TEXT EXCERPT
Forum Moderators: phranque

Message Too Old, No Replies

robots.txt like .htaccess?

         

scorpion

11:37 pm on Feb 20, 2004 (gmt 0)

10+ Year Member



Does anybody know if robots.txt works per directory like .htaccess? I have multiple domains that I rewrite to various subdirectories but want to limit spidering of only one subdirectory, however, I'm not sure if placing a robots.txt in the given subdirectory will affect the entire IP...

Krapulator

12:44 am on Feb 21, 2004 (gmt 0)

WebmasterWorld Senior Member 10+ Year Member



NO, robots.txt must be placed in the root directory of your site. Theres a good resource here: [searchengineworld.com...]

jdMorgan

1:13 am on Feb 21, 2004 (gmt 0)

WebmasterWorld Senior Member 10+ Year Member



You can, however, use mod_rewrite to redirect requests for robots.txt to different robots.txt files depending on the requested hostname, URL, filepath, user-agent, or any other variable(s) available to mod_rewrite.

I use just such a technique to internally redirect poorly-implemented robots to an alternate robots.txt file on my sites.


# Redirect some robots to simplified robots.txt file
RewriteCond %{HTTP_USER_AGENT} ^(NationalSpider¦Scatter/¦TeraBot/¦LinkTrekker$)
RewriteRule ^robots\.txt$ /robots_alt.txt [L]

All you need to do is to redirect based on {HTTP_HOST} (i.e. domain name), or based on {REQUEST_URI} or {REQUEST_FILENAME}, depending on how you want to do it.

Replace all broken pipe "¦" characters above with the solid pipe character from your keyboard.

Jim

scorpion

7:23 pm on Feb 21, 2004 (gmt 0)

EXTRACTED ENTRIES
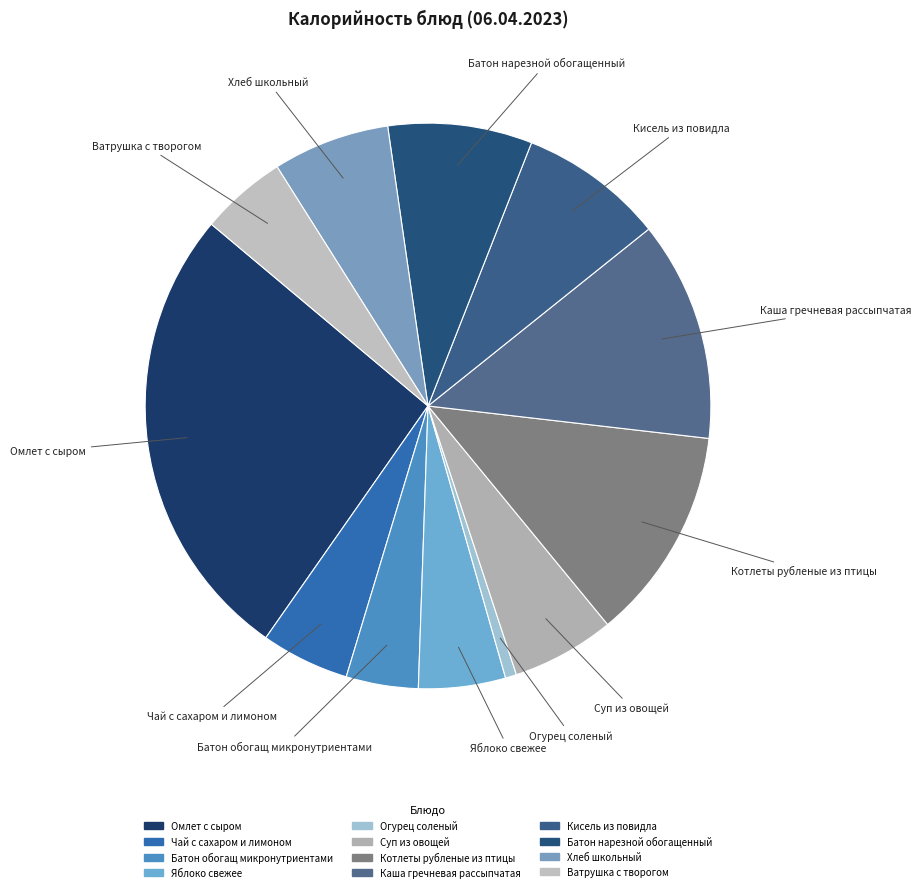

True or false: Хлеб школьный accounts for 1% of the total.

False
==
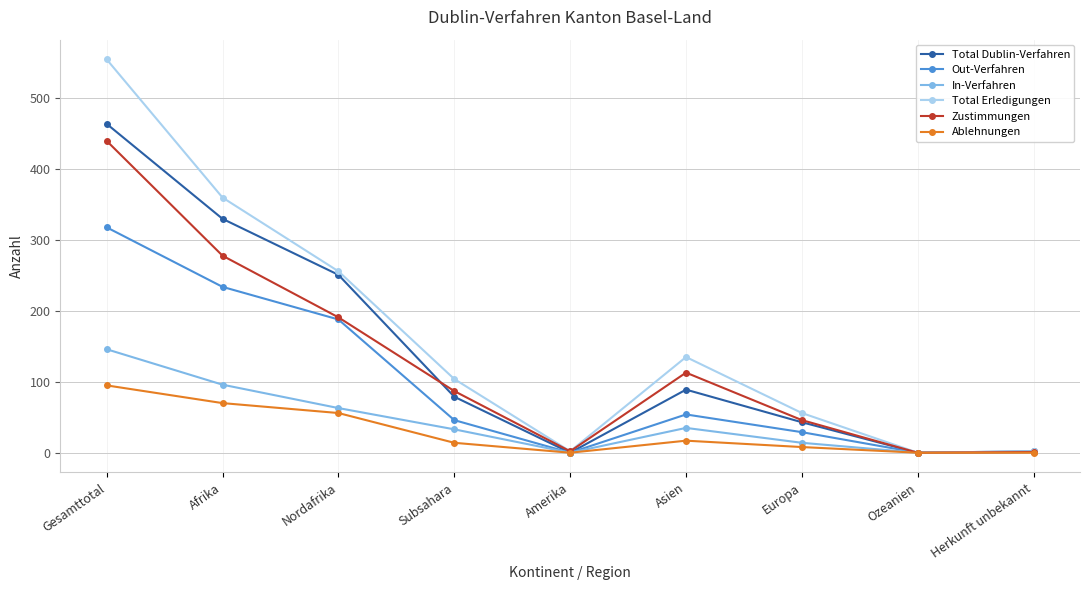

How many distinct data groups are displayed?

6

REQUIRED ACTIONS
a) Please repeat the stretch of the robots.txt thread from "Does anybody know" through "12:44 am on Feb 21, 2004 (gmt 0)".
b) Answer these questions from the robots.txt thread:
(i) In which directory does Krapulator say robots.txt must be placed?
(ii) What should replace the broken pipe "¦" characters in the code?
(iii) To which file does the RewriteRule send requests for robots.txt?
None of the items are needed here.

ANSWERS BY ITEM
a)
Does anybody know if robots.txt works per directory like .htaccess? I have multiple domains that I rewrite to various subdirectories but want to limit spidering of only one subdirectory, however, I'm not sure if placing a robots.txt in the given subdirectory will affect the entire IP...

Krapulator

12:44 am on Feb 21, 2004 (gmt 0)

b)
(i) The root directory of the site.
(ii) The solid pipe character from the keyboard.
(iii) /robots_alt.txt